RECORD SET:
[Start of section]
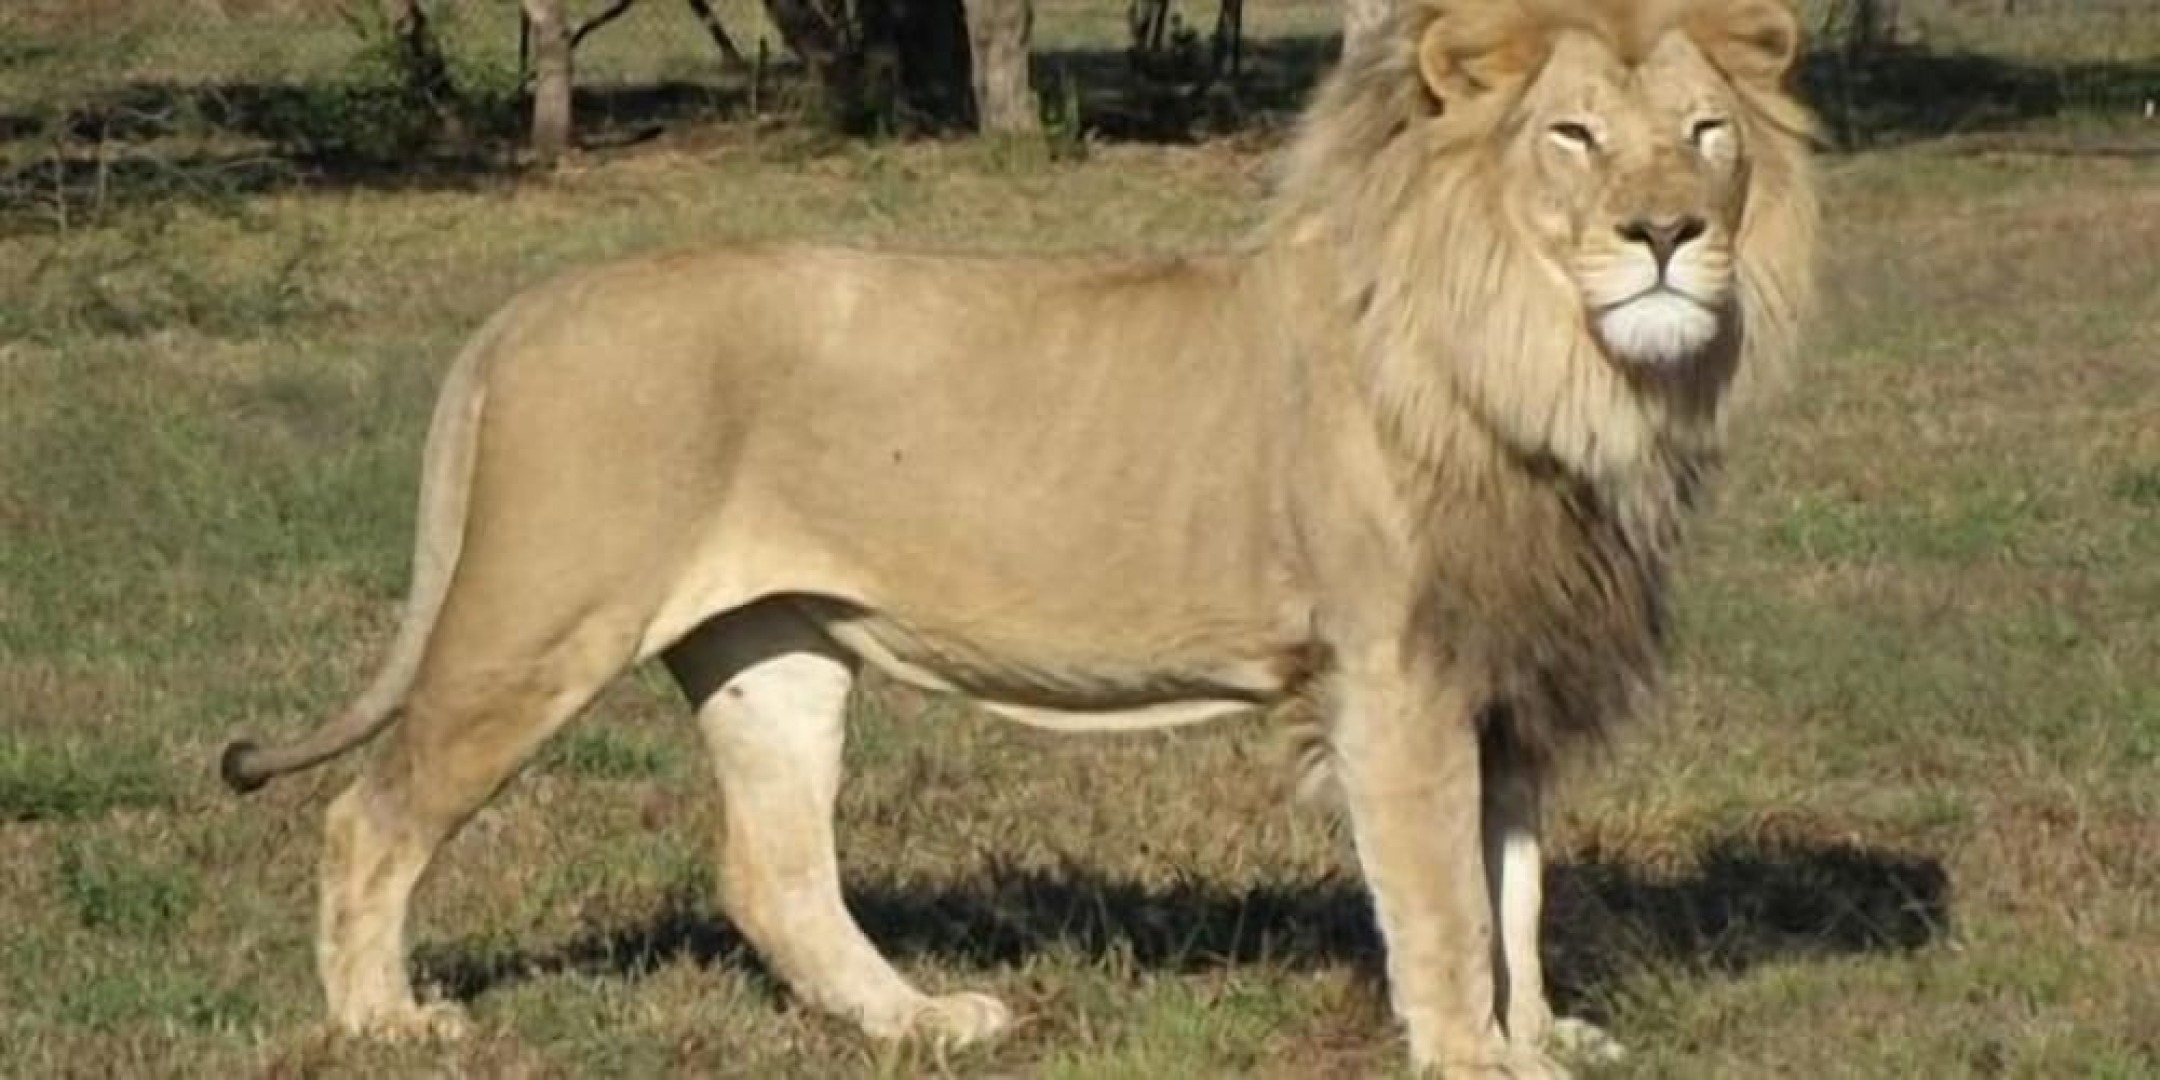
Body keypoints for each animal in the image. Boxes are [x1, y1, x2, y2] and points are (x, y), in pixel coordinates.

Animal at [218, 0, 1817, 1074]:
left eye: (1707, 135)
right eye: (1573, 137)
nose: (1667, 233)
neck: (1565, 369)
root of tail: (530, 306)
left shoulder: (1513, 673)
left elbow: (1518, 885)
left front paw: (1541, 1036)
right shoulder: (1396, 675)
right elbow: (1440, 901)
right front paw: (1474, 1053)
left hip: (770, 648)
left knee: (774, 872)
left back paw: (924, 1021)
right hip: (538, 623)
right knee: (371, 815)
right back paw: (382, 1023)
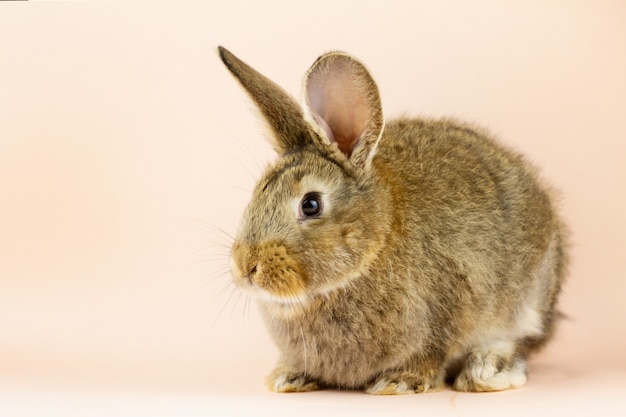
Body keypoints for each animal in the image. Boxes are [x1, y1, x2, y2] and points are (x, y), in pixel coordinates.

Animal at [219, 46, 564, 394]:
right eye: (258, 192)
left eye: (311, 204)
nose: (245, 267)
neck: (373, 249)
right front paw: (287, 377)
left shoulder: (446, 314)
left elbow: (430, 354)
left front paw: (398, 382)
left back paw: (486, 370)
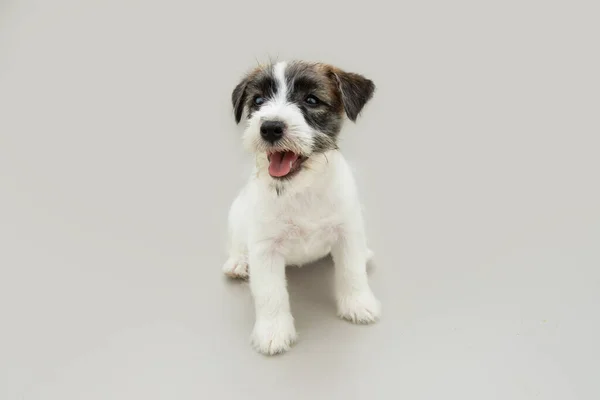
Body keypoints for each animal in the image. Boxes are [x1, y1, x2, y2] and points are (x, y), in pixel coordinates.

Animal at [223, 60, 382, 356]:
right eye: (258, 101)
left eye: (311, 100)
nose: (270, 127)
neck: (301, 190)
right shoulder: (264, 248)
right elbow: (270, 293)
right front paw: (273, 332)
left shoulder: (348, 232)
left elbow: (352, 272)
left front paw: (359, 304)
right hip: (237, 214)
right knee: (236, 243)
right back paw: (237, 262)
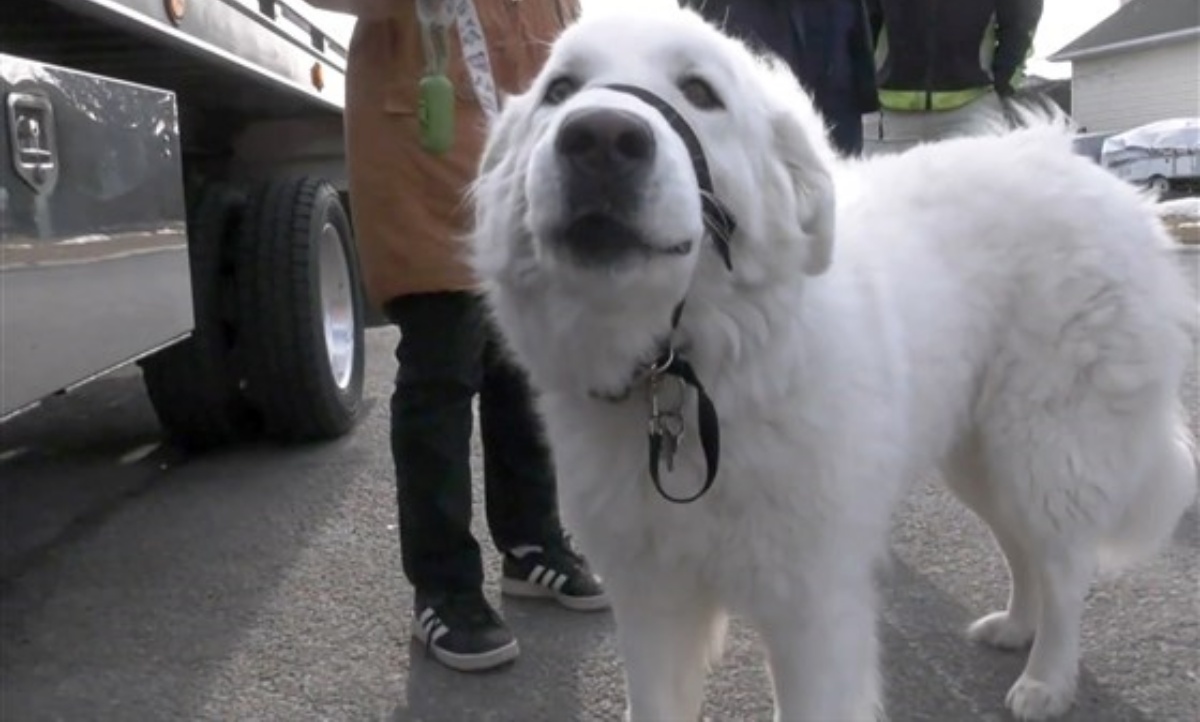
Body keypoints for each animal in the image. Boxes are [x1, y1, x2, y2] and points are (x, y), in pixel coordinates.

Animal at [463, 7, 1195, 719]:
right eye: (560, 91)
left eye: (700, 93)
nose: (600, 137)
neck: (689, 375)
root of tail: (1105, 183)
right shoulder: (652, 602)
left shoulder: (812, 610)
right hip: (980, 455)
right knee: (1024, 550)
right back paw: (1016, 628)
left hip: (1046, 448)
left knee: (1066, 567)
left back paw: (1046, 680)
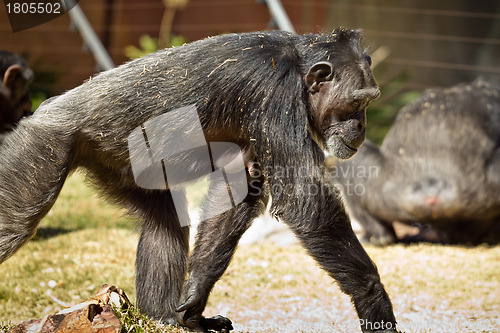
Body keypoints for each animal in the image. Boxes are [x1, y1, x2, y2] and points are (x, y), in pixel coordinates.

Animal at [0, 29, 398, 332]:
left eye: (369, 102)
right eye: (357, 103)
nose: (362, 126)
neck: (298, 70)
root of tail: (43, 110)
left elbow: (239, 187)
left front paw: (194, 300)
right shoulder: (277, 96)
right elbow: (306, 201)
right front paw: (373, 300)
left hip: (118, 167)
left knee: (164, 222)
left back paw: (162, 318)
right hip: (42, 146)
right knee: (15, 225)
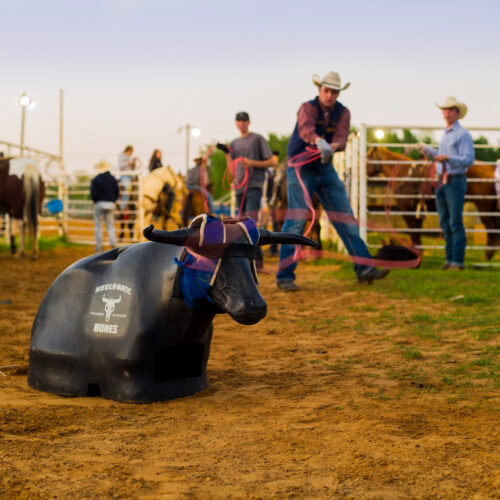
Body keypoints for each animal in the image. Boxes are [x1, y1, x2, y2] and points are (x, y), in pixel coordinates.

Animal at [366, 146, 498, 260]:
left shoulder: (406, 210)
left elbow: (413, 230)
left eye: (368, 157)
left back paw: (486, 257)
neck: (403, 175)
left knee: (491, 229)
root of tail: (491, 168)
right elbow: (417, 230)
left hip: (484, 207)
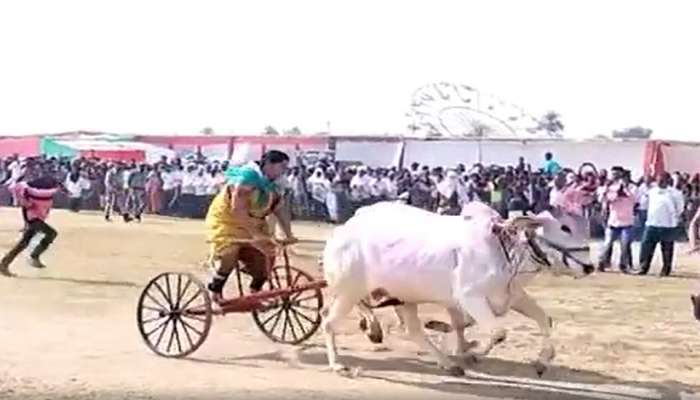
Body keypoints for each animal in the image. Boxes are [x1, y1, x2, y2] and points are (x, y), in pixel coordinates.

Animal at [322, 202, 592, 376]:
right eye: (565, 228)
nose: (590, 266)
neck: (502, 248)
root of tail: (342, 230)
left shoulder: (513, 296)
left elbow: (543, 319)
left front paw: (542, 361)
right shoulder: (470, 297)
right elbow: (497, 333)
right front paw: (472, 354)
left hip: (404, 297)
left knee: (414, 331)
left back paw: (447, 363)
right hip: (350, 291)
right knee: (329, 322)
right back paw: (338, 363)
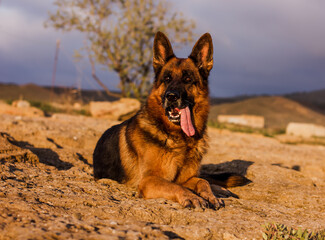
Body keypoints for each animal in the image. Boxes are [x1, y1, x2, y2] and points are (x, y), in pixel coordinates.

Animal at [93, 32, 243, 210]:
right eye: (167, 78)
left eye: (187, 79)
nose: (171, 97)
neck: (180, 138)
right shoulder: (149, 181)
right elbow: (175, 186)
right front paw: (192, 197)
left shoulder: (186, 178)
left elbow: (202, 181)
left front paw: (210, 195)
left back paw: (221, 189)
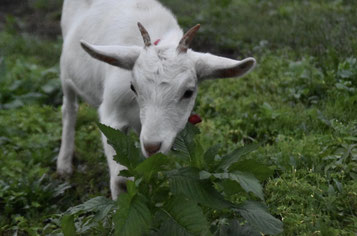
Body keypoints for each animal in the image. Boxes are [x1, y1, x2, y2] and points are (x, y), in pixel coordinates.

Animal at [57, 0, 253, 199]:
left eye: (189, 92)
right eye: (133, 87)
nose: (152, 146)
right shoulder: (112, 114)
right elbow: (121, 181)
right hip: (66, 74)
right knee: (69, 109)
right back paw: (64, 164)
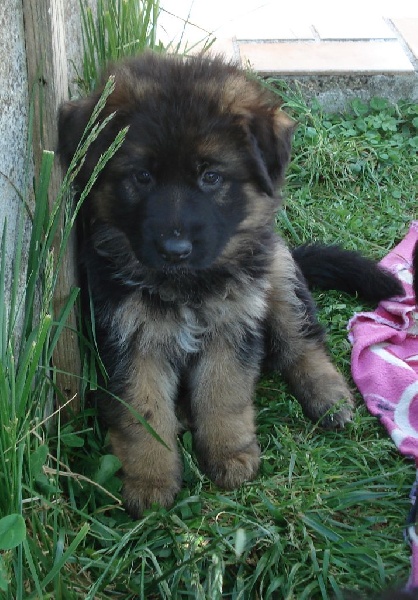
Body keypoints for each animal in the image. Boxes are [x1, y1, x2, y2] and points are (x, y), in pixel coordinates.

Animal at [58, 54, 402, 516]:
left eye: (211, 177)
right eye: (142, 176)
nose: (175, 249)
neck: (186, 286)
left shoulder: (234, 324)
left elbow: (224, 393)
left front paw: (229, 454)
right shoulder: (128, 339)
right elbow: (142, 413)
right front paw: (150, 479)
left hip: (278, 274)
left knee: (302, 342)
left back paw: (328, 395)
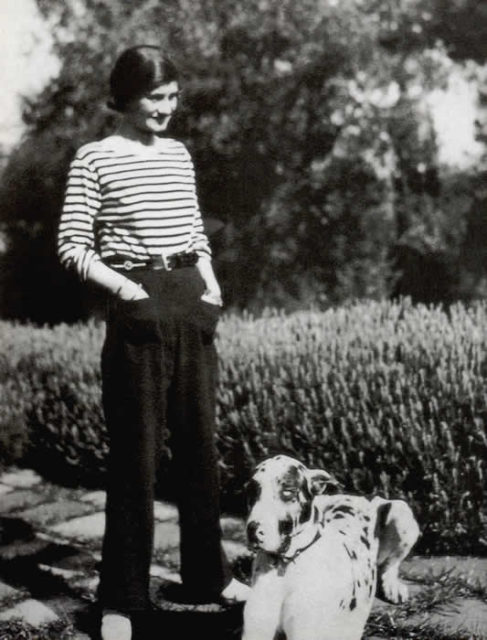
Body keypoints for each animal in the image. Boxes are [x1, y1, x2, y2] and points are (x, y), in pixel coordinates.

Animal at [243, 456, 420, 640]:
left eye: (288, 491)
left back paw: (393, 586)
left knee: (390, 565)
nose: (253, 529)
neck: (287, 564)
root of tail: (356, 494)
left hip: (401, 511)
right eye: (250, 491)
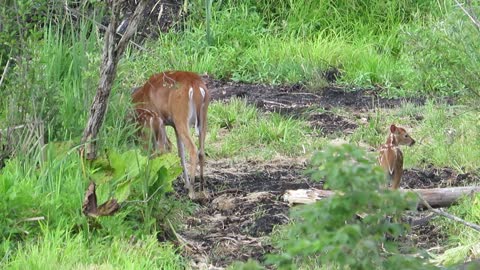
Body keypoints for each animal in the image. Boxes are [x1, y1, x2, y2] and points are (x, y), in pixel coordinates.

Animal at [131, 70, 208, 199]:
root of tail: (196, 85)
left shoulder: (158, 122)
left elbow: (162, 148)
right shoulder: (172, 125)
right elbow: (180, 152)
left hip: (180, 116)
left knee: (192, 149)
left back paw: (192, 192)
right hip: (202, 118)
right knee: (201, 151)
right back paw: (202, 190)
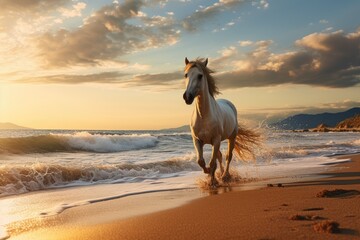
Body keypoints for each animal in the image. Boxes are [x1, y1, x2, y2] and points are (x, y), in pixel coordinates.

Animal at [183, 57, 258, 187]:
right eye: (186, 75)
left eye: (200, 76)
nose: (187, 97)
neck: (204, 116)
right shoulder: (197, 140)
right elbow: (201, 161)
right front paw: (209, 175)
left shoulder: (216, 139)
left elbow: (212, 163)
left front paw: (212, 181)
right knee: (220, 156)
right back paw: (220, 174)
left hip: (231, 137)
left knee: (228, 156)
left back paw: (225, 176)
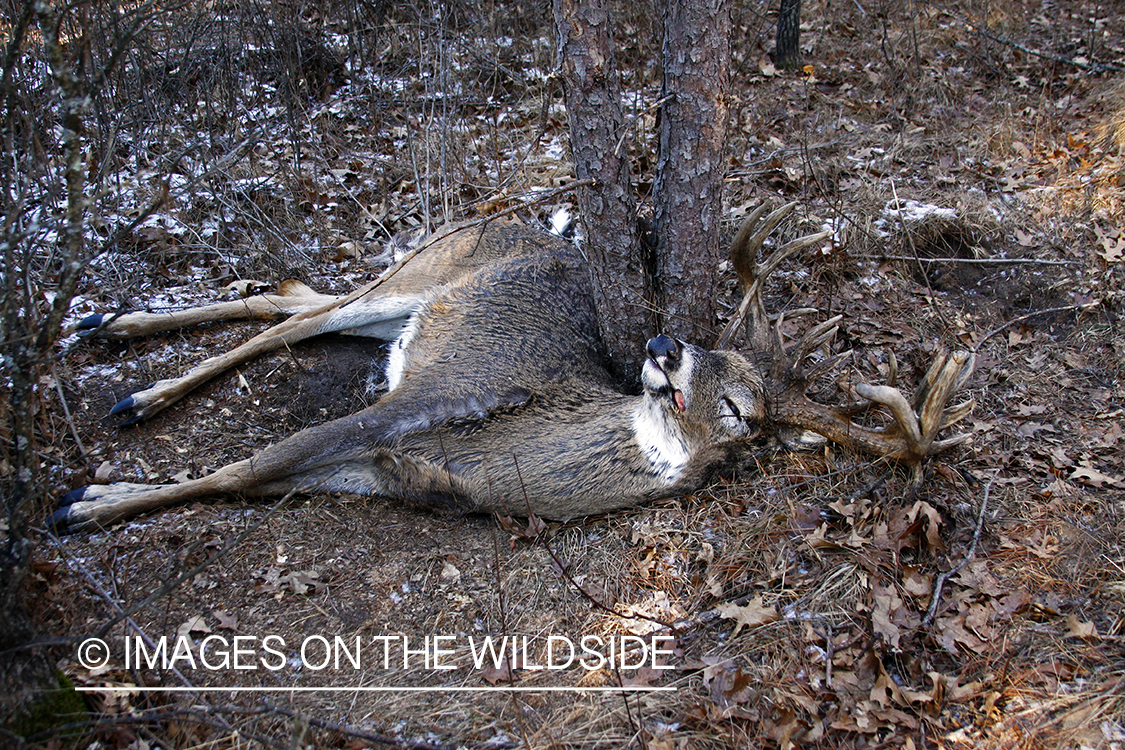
[End of section]
YOUR INSTRUCTIONS: Keeping every character as it is, restate the lines above that run from the line with "nose: (1667, 233)" through the line with "right back paw: (382, 1023)", both included, and nothing else.

REPLY:
nose: (1667, 233)
neck: (1565, 369)
root of tail: (530, 306)
left shoulder: (1513, 673)
left elbow: (1518, 885)
left front paw: (1541, 1036)
right shoulder: (1396, 675)
right elbow: (1440, 901)
right front paw: (1474, 1053)
left hip: (770, 648)
left knee: (774, 872)
left back paw: (924, 1021)
right hip: (538, 623)
right knee: (371, 815)
right back paw: (382, 1023)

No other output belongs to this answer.